Testosterone impacts a man’s ability to father a child. Testosterone is required for sperm production, but it is other hormones, and not testosterone, that stimulates the production of sperm. Men who may be having fertility issues could be suffering from low testosterone. Male infertility can have many causes, not all of which are related to sperm count. Other issues can also influence a man’s ability to conceive a child, such as:

  • Libido or sex drive
  • Erectile dysfunction (ED)
  • Sperm motility, or their ability to swim

Testosterone levels are related to all the above. Men with low testosterone may have decreased sperm count, weak or less motile sperm, and low libido, as well as ED. Low testosterone may not directly cause infertility. But it can lower sperm count, and negatively impact your ability to father a child in several ways.


Testosterone also has a significant influence on a man’s emotional states.
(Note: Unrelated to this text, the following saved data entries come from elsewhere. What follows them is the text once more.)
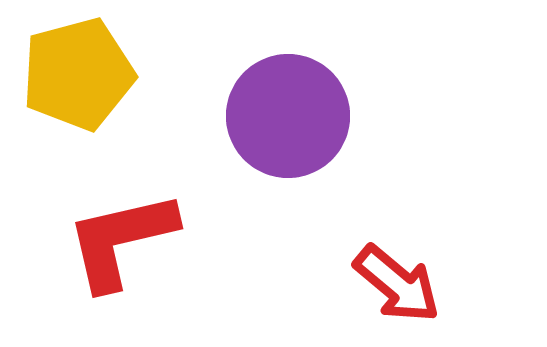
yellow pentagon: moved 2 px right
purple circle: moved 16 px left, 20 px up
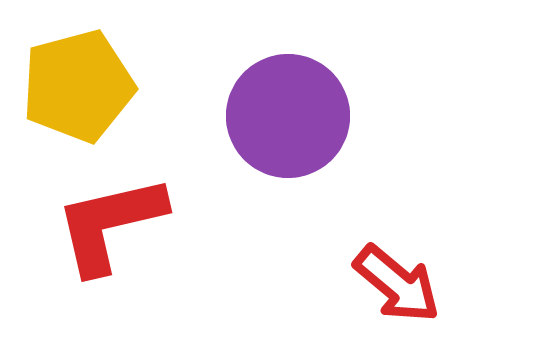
yellow pentagon: moved 12 px down
red L-shape: moved 11 px left, 16 px up
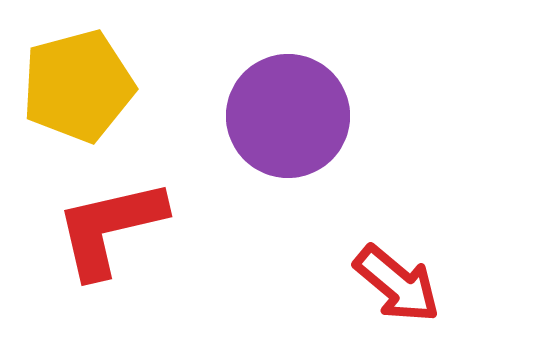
red L-shape: moved 4 px down
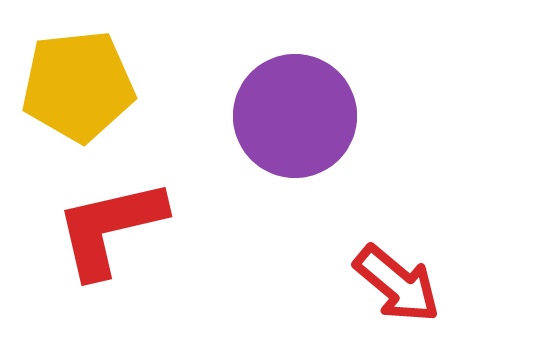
yellow pentagon: rotated 9 degrees clockwise
purple circle: moved 7 px right
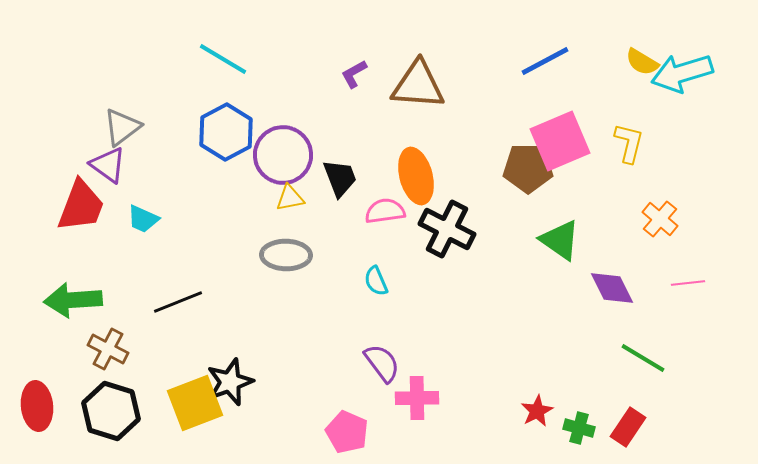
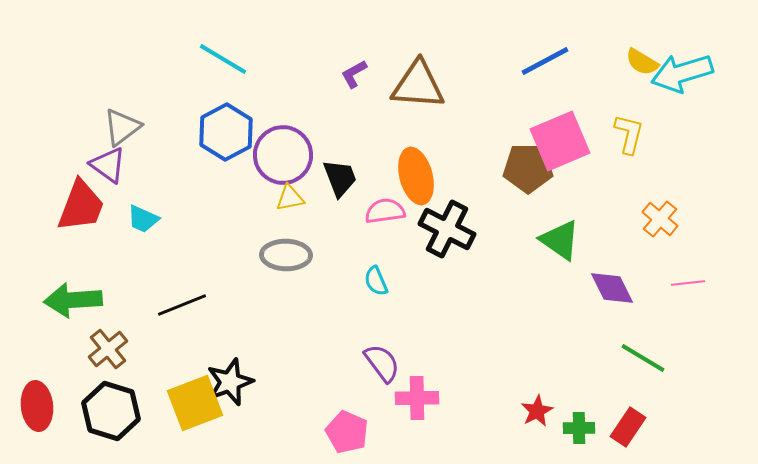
yellow L-shape: moved 9 px up
black line: moved 4 px right, 3 px down
brown cross: rotated 24 degrees clockwise
green cross: rotated 16 degrees counterclockwise
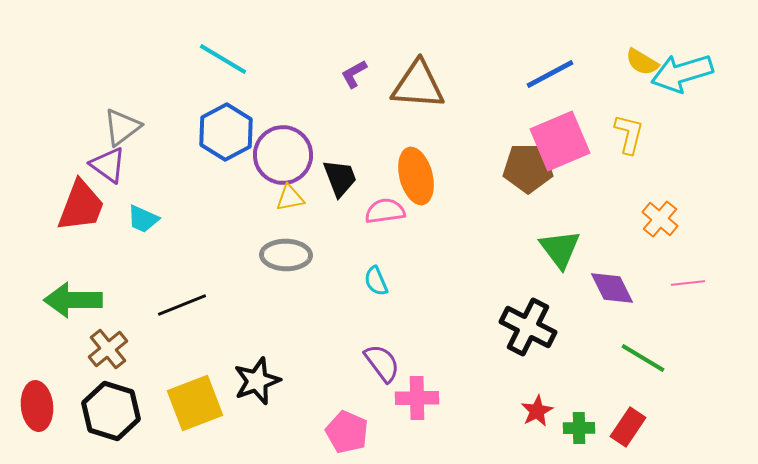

Testosterone has been shown to play an important role in supporting cognitive abilities and a man’s ability to focus on organizational tasks. In addition, less than normal testosterone levels can trigger any number of negative emotional states. Low testosterone has been associated with:

  • Increased irritability
  • Mood swings
  • Increased anxiety and depression
  • Increased levels of stress

Most of the testosterone’s impact on cognition and emotional states is related to the fact that it is a necessary precursor to critical “brain chemicals,” known as neurotransmitters. Two of the most important of these “feel-good chemicals” are dopamine and serotonin, both of which rely on testosterone for their production.